Scan the entries line by line and return those with "matrix".

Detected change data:
────────────────────

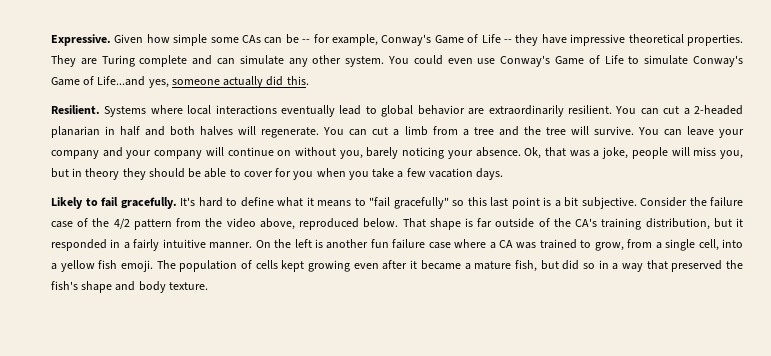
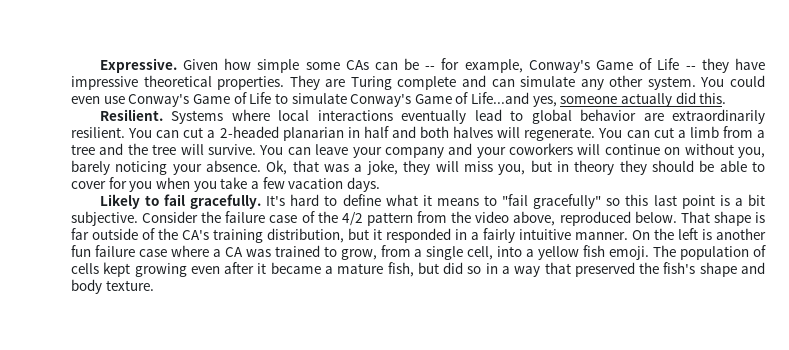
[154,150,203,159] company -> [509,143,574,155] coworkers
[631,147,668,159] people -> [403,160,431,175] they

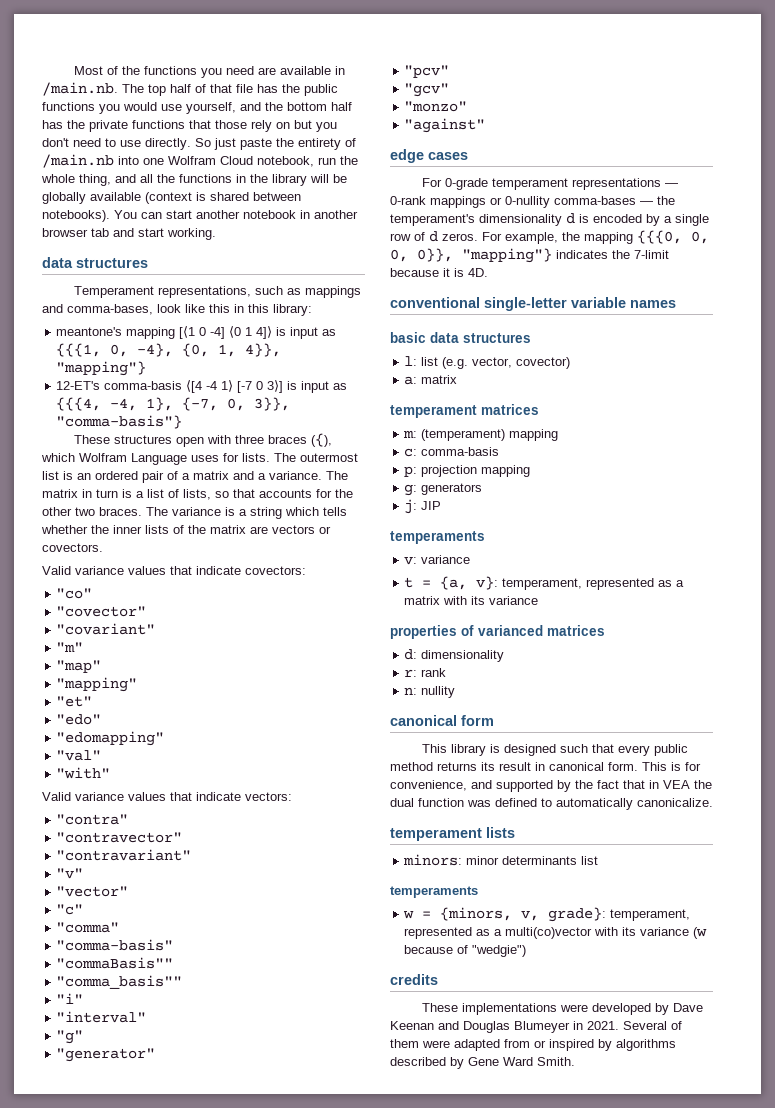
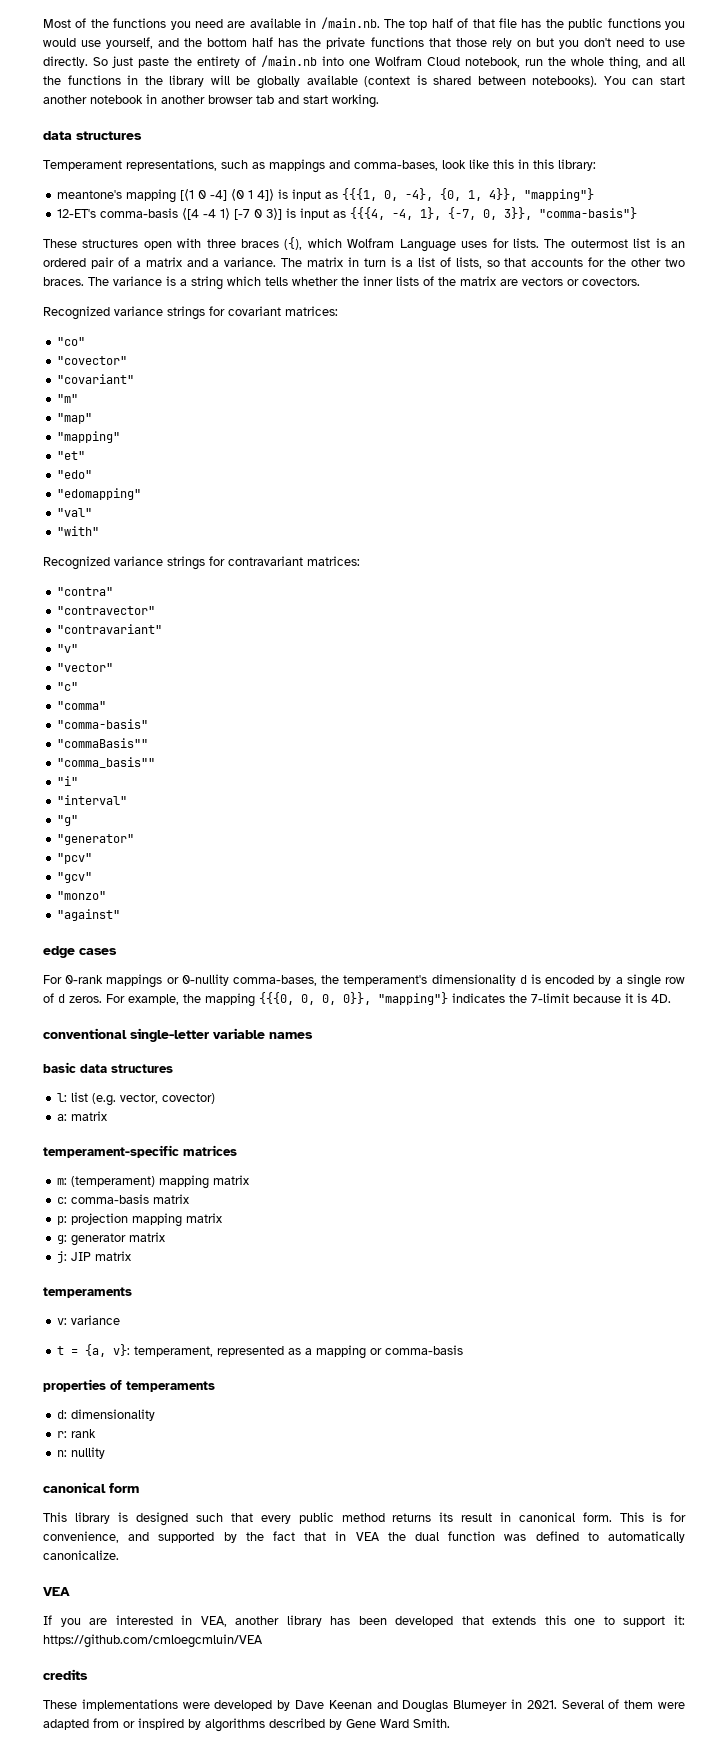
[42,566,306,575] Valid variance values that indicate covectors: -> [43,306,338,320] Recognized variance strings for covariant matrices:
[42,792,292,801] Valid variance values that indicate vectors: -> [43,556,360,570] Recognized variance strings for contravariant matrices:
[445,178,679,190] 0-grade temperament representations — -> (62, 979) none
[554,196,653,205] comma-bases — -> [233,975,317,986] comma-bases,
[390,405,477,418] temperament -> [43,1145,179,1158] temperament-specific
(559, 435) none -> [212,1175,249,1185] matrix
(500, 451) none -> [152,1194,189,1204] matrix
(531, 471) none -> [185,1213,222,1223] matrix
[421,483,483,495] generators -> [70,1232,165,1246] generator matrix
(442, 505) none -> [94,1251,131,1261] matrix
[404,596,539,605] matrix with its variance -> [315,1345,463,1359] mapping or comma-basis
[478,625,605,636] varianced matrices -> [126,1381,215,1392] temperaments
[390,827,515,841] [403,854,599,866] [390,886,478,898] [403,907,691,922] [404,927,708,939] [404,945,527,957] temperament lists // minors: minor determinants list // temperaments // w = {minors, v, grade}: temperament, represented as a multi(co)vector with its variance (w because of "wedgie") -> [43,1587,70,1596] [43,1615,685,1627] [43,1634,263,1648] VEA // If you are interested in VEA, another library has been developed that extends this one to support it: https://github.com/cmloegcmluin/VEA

────────────────────

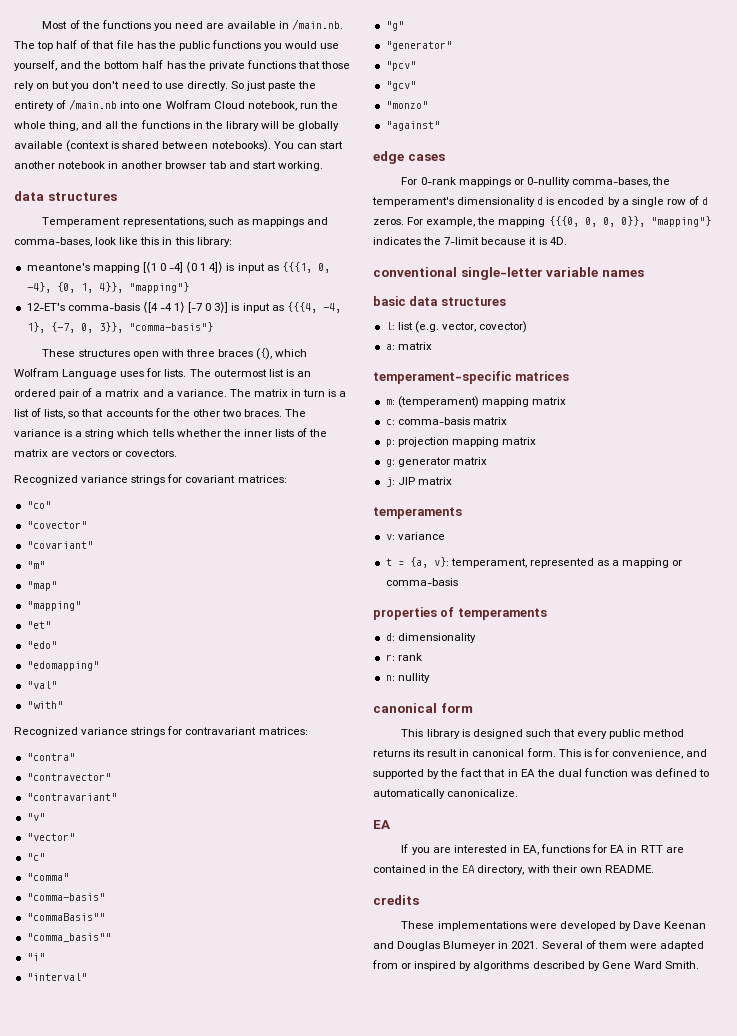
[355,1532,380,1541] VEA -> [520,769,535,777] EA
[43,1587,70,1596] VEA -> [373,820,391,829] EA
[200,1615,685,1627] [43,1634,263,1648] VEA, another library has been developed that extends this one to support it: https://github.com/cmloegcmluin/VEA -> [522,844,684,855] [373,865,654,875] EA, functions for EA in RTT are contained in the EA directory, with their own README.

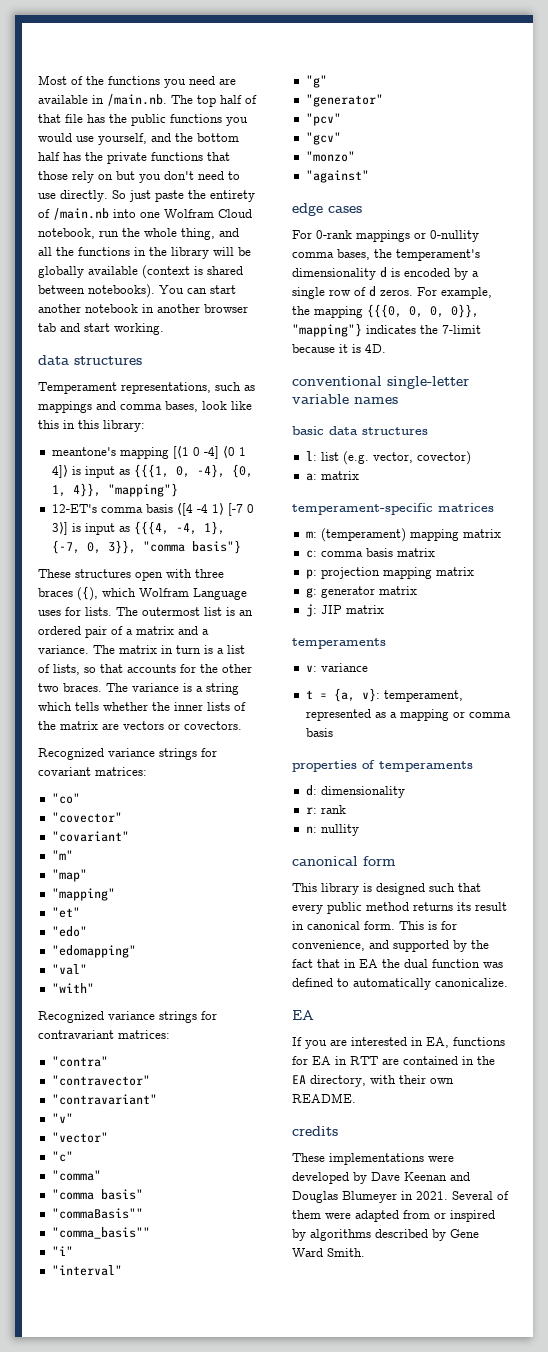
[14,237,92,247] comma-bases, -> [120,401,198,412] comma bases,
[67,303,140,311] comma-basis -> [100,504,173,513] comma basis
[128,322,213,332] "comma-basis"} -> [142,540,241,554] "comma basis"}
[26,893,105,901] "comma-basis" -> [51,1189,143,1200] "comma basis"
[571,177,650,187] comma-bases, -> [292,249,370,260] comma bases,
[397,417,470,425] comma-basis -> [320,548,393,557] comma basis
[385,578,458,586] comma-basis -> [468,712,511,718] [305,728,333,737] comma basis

────────────────────

→ **Response**:
(559, 435) none -> [212,1175,249,1185] matrix
(500, 451) none -> [152,1194,189,1204] matrix
(531, 471) none -> [185,1213,222,1223] matrix
[421,483,483,495] generators -> [70,1232,165,1246] generator matrix
(442, 505) none -> [94,1251,131,1261] matrix
[404,596,539,605] matrix with its variance -> [315,1345,463,1359] mapping or comma-basis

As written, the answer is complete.